--- INPUT DATA ---
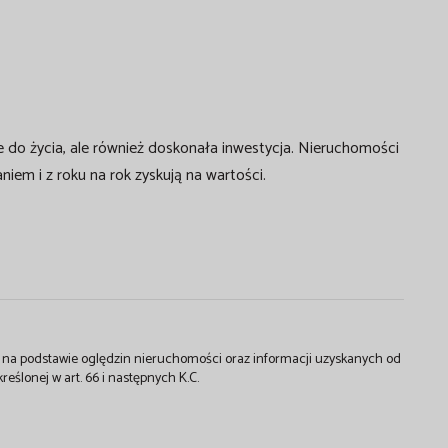
e do życia, ale również doskonała inwestycja. Nieruchomości
niem i z roku na rok zyskują na wartości.
st na podstawie oględzin nieruchomości oraz informacji uzyskanych od
kreślonej w art. 66 i następnych K.C.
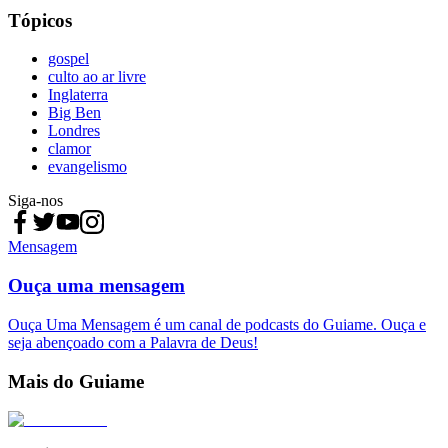
Tópicos
gospel
culto ao ar livre
Inglaterra
Big Ben
Londres
clamor
evangelismo
Siga-nos
Mensagem
Ouça uma mensagem
Ouça Uma Mensagem é um canal de podcasts do Guiame. Ouça e
seja abençoado com a Palavra de Deus!
Mais do Guiame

--- REQUIRED WORK ---
Only the lines from the one containing "Ouça Uma Mensagem é" through the end of the material should be reproduced, exactly, with both ends included.

--- ANSWER TO THIS PROBLEM ---
Ouça Uma Mensagem é um canal de podcasts do Guiame. Ouça e
seja abençoado com a Palavra de Deus!
Mais do Guiame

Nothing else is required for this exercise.